Obviously, the web as a medium must be utilitarian — you can’t turn the physical pages with your hands, so the UI must be omnipresent. Since standard HTML UI is considered ugly (and displayed differently by each OS and browser), or blue underlined links are inconvenient for a particular design (guilty as charged), the UI is invented uniquely by every web designer out there. And as with any physical product from toothbrushes to sneakers, the design is stylized, ideally, but not commonly, as a continuation of the brand.

The UI makes up most of the visual information that a visitor sees. That’s why web designer is commonplace while web art director is not. Magazine sites can’t fill their index pages with cover images (i.e., traditional art direction) because if people can’t immediately find the table of contents on the web, they’ll go somewhere else. So the role of art direction on the web becomes subordinate — the art direction is in the subsidiary editorial artwork — there are no full spreads.

Even sites that display some degree of art direction in their content (like Salon, Slate and Jugglezine), the UI design still visually defines the site, however subtle or overpowering it may be.

But this is getting beside the point. Because the medium doesn’t allow obvious opportunities for art direction doesn’t mean web sites must be exploited agents for the designers’ commodified fine art. Art direction on the web is about matching appropriate UI style with the brand, setting tone and enforcing consistency across microsites and ad hoc digital media, working with the designer to balance usable functionality and accessibility of content for the end user (no extra plug-ins necessary).

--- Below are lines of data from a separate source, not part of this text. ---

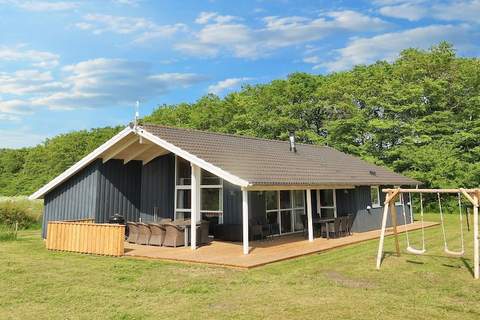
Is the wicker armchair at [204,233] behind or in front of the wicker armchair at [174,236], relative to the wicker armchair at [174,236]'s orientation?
in front

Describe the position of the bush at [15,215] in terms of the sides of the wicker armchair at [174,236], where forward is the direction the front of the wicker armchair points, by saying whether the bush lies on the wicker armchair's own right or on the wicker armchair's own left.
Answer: on the wicker armchair's own left

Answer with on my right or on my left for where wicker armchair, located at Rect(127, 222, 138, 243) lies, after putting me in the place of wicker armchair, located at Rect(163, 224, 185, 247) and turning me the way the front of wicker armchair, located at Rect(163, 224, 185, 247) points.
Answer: on my left

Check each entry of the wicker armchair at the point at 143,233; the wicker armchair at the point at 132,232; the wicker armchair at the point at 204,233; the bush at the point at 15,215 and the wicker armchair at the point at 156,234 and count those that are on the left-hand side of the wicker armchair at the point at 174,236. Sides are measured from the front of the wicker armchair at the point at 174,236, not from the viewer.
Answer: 4

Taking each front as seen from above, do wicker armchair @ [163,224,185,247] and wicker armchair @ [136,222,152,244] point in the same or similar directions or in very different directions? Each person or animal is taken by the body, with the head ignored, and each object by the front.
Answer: same or similar directions

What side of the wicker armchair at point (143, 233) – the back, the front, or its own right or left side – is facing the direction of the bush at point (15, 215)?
left

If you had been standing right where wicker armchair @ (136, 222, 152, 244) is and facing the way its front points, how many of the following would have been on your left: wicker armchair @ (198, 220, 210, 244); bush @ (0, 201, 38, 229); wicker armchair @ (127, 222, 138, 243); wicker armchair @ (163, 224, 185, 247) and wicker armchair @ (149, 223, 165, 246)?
2

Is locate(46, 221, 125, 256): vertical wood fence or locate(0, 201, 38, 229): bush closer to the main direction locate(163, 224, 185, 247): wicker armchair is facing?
the bush

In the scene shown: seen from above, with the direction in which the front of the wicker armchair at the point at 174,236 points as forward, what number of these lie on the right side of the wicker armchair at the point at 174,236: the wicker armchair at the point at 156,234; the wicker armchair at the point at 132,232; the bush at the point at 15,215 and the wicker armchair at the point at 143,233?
0

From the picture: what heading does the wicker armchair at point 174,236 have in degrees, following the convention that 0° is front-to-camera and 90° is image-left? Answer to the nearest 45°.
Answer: approximately 225°

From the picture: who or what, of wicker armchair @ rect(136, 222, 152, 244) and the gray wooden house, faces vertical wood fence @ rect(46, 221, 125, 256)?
the gray wooden house

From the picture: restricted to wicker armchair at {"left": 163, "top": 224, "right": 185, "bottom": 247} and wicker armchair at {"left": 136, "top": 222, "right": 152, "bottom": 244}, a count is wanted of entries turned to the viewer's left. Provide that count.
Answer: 0

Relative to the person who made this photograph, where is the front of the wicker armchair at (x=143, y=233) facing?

And as with any product from toothbrushes to sneakers, everyone involved must observe the target audience using the site and make changes accordingly. If sites achieve these goals and are still nice to look at, the web will have come a long way.




Wednesday, April 2, 2003

I finally read through this comprehensive document detailing the BBC redesign last year.

Perhaps the most interesting part is the “digital patina” where hot areas (as defined by more click-throughs) actually get darker and “wear a path” through certain areas of the homepage over the course of the day. This is reminiscent of a sculpture I saw in Portland by Cian where each person who walked by made a small electrical etching in this metal cube. Lo-fi collaborative art. BBC could give its users bumper stickers that read I’m changing the web site! Ask me how!

This kind of real life example of what the BBC put into its redesign is more valuable than most web design how-to guides.